Scene Gist Categorization from Perceptual Relations

Humans has this remarkable ability to comprehend visual scenes rapidly and accurately. Whether we quickly change television channels, browse photo albums, or simply trying to cross the road, our visual system is working with superb efficiency, accuracy, and speed to extract the meaning of each scene. Examine the rapid sequence of scenes on the right. Is it fair to say that you can indeed grasp the gist of most?

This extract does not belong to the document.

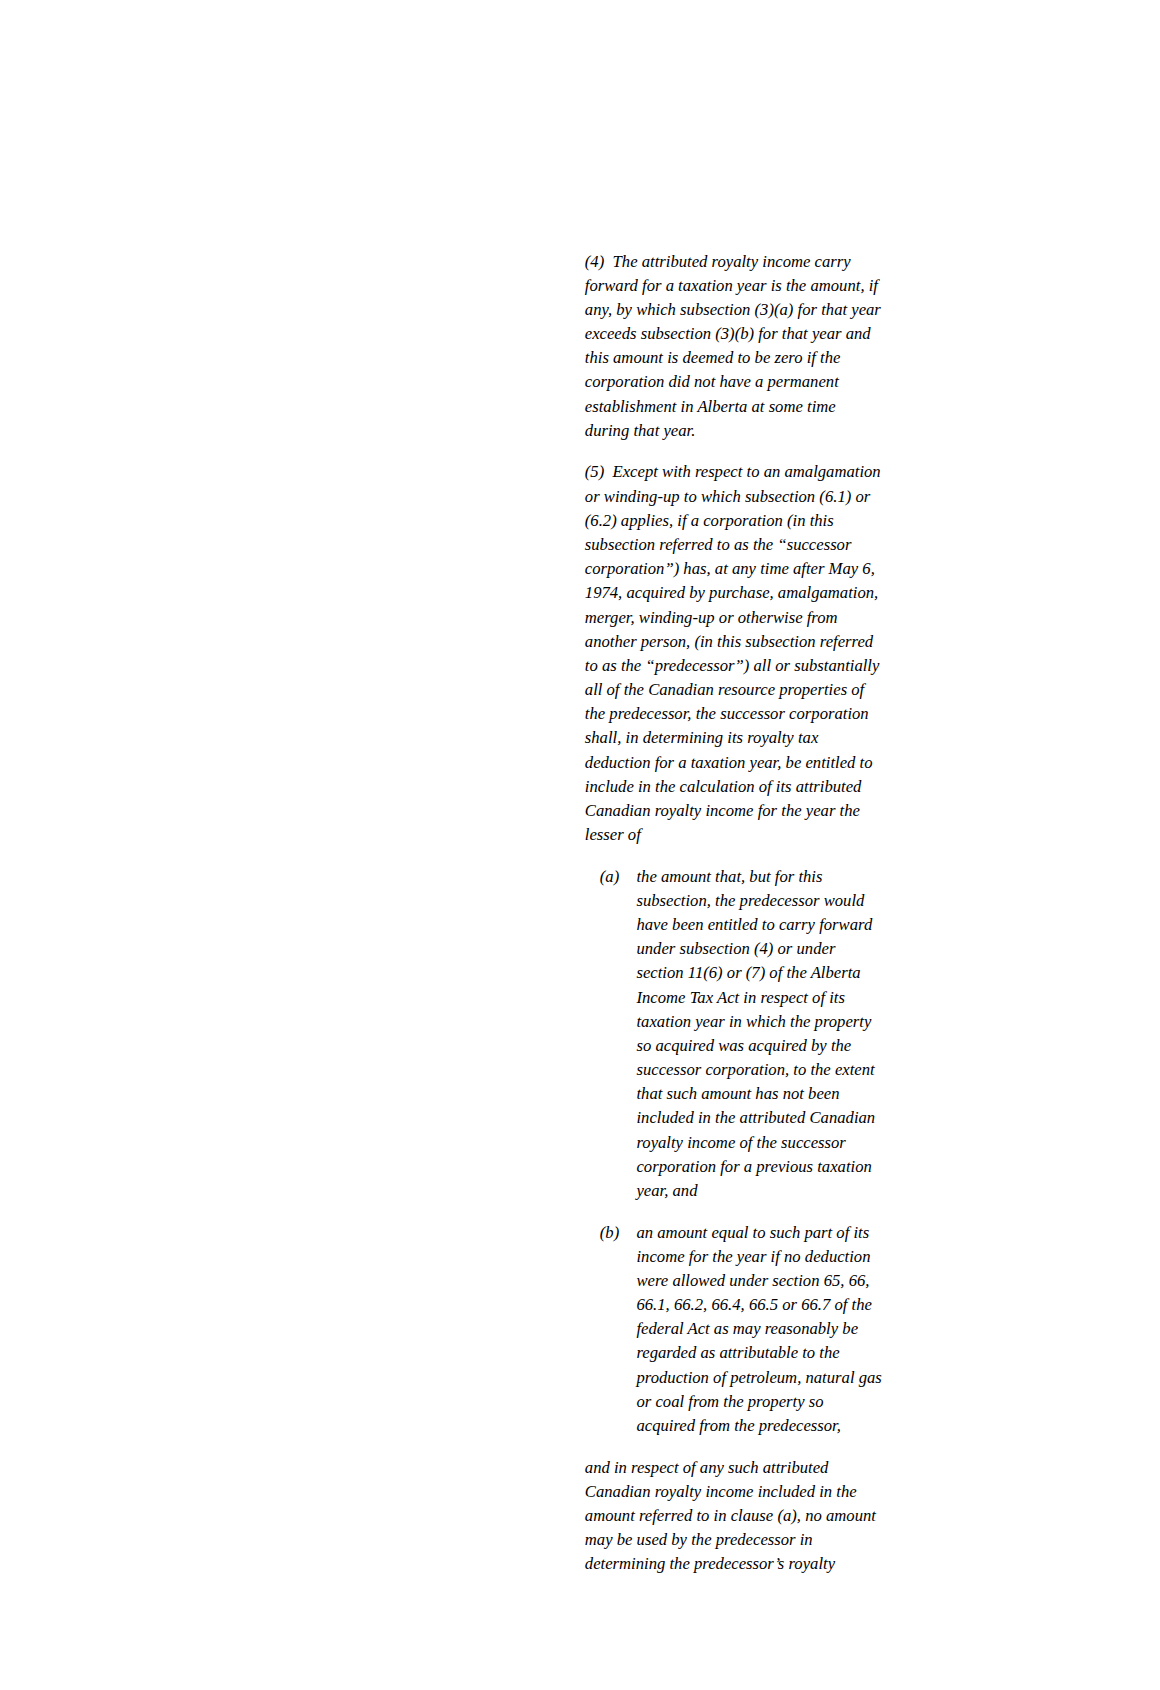(4) The attributed royalty income carry forward for a taxation year is the amount, if any, by which subsection (3)(a) for that year exceeds subsection (3)(b) for that year and this amount is deemed to be zero if the corporation did not have a permanent establishment in Alberta at some time during that year.
(5) Except with respect to an amalgamation or winding-up to which subsection (6.1) or (6.2) applies, if a corporation (in this subsection referred to as the “successor corporation”) has, at any time after May 6, 1974, acquired by purchase, amalgamation, merger, winding-up or otherwise from another person, (in this subsection referred to as the “predecessor”) all or substantially all of the Canadian resource properties of the predecessor, the successor corporation shall, in determining its royalty tax deduction for a taxation year, be entitled to include in the calculation of its attributed Canadian royalty income for the year the lesser of
(a) the amount that, but for this subsection, the predecessor would have been entitled to carry forward under subsection (4) or under section 11(6) or (7) of the Alberta Income Tax Act in respect of its taxation year in which the property so acquired was acquired by the successor corporation, to the extent that such amount has not been included in the attributed Canadian royalty income of the successor corporation for a previous taxation year, and
(b) an amount equal to such part of its income for the year if no deduction were allowed under section 65, 66, 66.1, 66.2, 66.4, 66.5 or 66.7 of the federal Act as may reasonably be regarded as attributable to the production of petroleum, natural gas or coal from the property so acquired from the predecessor,
and in respect of any such attributed Canadian royalty income included in the amount referred to in clause (a), no amount may be used by the predecessor in determining the predecessor’s royalty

But what characterizes visual processing underlying this visual categorization process? In this project we focus on one aspect of this question related to prior knowledge about the perceptual relations between the different scene categories. To date, computational algorithms for scene categorization rarely consider the possible effect of such perceptual relations. However, even intuitively, when our visual system observes a bedroom scene for a fraction of a second and "deliberates" how to categorize it, what possibly comes to mind in addition to "bedroom" are perhaps classes like "living room" or "kitchen". It appears as if our visual system does not even consider possibilities such as "coast" or "highway", or more generally, scenes which are perceptually "distant" from the observable reference class. Put differently, prior knowledge about the perceptual relations between the different categories of scenes may help facilitate better, more efficient, and faster categorization.




Online Experiment

Play and Contribute

The formal manifestation of the basic idea described above requires the extraction of the perceptual relations between scene classes. While we use controlled lab experiments to collect these data for small number of classes (see papers), doing the same with larger sets becomes infeasible without an enormous number of subjects, something that may only be possible by harnesting the power of the web. We therefore invite you to play our perceptual game and contribute to this data collection ins a Pair-Matching Categorization (PMC) experiment. Please click on the image on the left to begin. Please note that the web-based experiment requires a web browser and just 4-5 short minutes of your time. (Unfortunately, at this point the software is supported on Windows platforms only). We greatly appreciate your participation and we thank you for helping the collection of these data.




Papers and Presentations


Who and Where...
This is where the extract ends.